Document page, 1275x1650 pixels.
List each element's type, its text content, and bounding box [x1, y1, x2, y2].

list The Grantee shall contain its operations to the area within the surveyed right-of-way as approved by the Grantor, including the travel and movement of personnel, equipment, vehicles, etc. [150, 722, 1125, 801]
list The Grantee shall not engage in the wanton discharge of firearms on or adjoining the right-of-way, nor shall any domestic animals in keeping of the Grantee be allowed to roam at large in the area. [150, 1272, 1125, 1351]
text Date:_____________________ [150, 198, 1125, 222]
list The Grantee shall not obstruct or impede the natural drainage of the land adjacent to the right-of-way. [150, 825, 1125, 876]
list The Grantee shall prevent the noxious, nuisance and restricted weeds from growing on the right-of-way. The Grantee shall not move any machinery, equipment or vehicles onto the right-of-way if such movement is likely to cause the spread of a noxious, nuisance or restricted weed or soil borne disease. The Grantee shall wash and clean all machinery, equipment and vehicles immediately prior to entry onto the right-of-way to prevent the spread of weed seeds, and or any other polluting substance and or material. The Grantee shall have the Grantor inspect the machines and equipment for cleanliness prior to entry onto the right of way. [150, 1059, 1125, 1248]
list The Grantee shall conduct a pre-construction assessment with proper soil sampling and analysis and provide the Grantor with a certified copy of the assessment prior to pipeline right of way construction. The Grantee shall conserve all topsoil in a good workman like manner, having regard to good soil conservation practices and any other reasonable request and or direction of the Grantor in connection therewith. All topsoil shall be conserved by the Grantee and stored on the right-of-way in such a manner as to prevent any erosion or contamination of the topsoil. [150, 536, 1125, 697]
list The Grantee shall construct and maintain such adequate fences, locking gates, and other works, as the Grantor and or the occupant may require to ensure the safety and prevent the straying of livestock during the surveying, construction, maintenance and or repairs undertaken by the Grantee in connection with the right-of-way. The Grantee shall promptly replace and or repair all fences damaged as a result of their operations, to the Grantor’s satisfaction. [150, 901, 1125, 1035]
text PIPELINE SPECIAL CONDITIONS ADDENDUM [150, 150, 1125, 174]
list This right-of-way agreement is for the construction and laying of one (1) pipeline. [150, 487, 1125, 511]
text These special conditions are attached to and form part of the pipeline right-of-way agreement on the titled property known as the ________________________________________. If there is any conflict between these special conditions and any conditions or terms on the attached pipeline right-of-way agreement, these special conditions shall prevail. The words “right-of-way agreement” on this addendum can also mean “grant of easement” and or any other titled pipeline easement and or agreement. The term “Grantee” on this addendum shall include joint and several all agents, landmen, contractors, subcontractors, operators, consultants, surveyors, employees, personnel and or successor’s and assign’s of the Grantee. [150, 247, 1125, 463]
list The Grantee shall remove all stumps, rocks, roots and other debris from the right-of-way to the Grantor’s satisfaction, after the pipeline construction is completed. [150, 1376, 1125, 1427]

* * * * * * * * *

Reprint every entry exactly.

Document page, 1275x1650 pixels.
List each element's type, its text content, and bounding box [x1, y1, x2, y2].

list The Grantee shall contain its operations to the area within the surveyed right-of-way as approved by the Grantor, including the travel and movement of personnel, equipment, vehicles, etc. [150, 722, 1125, 801]
list The Grantee shall not engage in the wanton discharge of firearms on or adjoining the right-of-way, nor shall any domestic animals in keeping of the Grantee be allowed to roam at large in the area. [150, 1272, 1125, 1351]
text Date:_____________________ [150, 198, 1125, 222]
list The Grantee shall not obstruct or impede the natural drainage of the land adjacent to the right-of-way. [150, 825, 1125, 876]
list The Grantee shall prevent the noxious, nuisance and restricted weeds from growing on the right-of-way. The Grantee shall not move any machinery, equipment or vehicles onto the right-of-way if such movement is likely to cause the spread of a noxious, nuisance or restricted weed or soil borne disease. The Grantee shall wash and clean all machinery, equipment and vehicles immediately prior to entry onto the right-of-way to prevent the spread of weed seeds, and or any other polluting substance and or material. The Grantee shall have the Grantor inspect the machines and equipment for cleanliness prior to entry onto the right of way. [150, 1059, 1125, 1248]
list The Grantee shall conduct a pre-construction assessment with proper soil sampling and analysis and provide the Grantor with a certified copy of the assessment prior to pipeline right of way construction. The Grantee shall conserve all topsoil in a good workman like manner, having regard to good soil conservation practices and any other reasonable request and or direction of the Grantor in connection therewith. All topsoil shall be conserved by the Grantee and stored on the right-of-way in such a manner as to prevent any erosion or contamination of the topsoil. [150, 536, 1125, 697]
list The Grantee shall construct and maintain such adequate fences, locking gates, and other works, as the Grantor and or the occupant may require to ensure the safety and prevent the straying of livestock during the surveying, construction, maintenance and or repairs undertaken by the Grantee in connection with the right-of-way. The Grantee shall promptly replace and or repair all fences damaged as a result of their operations, to the Grantor’s satisfaction. [150, 901, 1125, 1035]
text PIPELINE SPECIAL CONDITIONS ADDENDUM [150, 150, 1125, 174]
list This right-of-way agreement is for the construction and laying of one (1) pipeline. [150, 487, 1125, 511]
text These special conditions are attached to and form part of the pipeline right-of-way agreement on the titled property known as the ________________________________________. If there is any conflict between these special conditions and any conditions or terms on the attached pipeline right-of-way agreement, these special conditions shall prevail. The words “right-of-way agreement” on this addendum can also mean “grant of easement” and or any other titled pipeline easement and or agreement. The term “Grantee” on this addendum shall include joint and several all agents, landmen, contractors, subcontractors, operators, consultants, surveyors, employees, personnel and or successor’s and assign’s of the Grantee. [150, 247, 1125, 463]
list The Grantee shall remove all stumps, rocks, roots and other debris from the right-of-way to the Grantor’s satisfaction, after the pipeline construction is completed. [150, 1376, 1125, 1427]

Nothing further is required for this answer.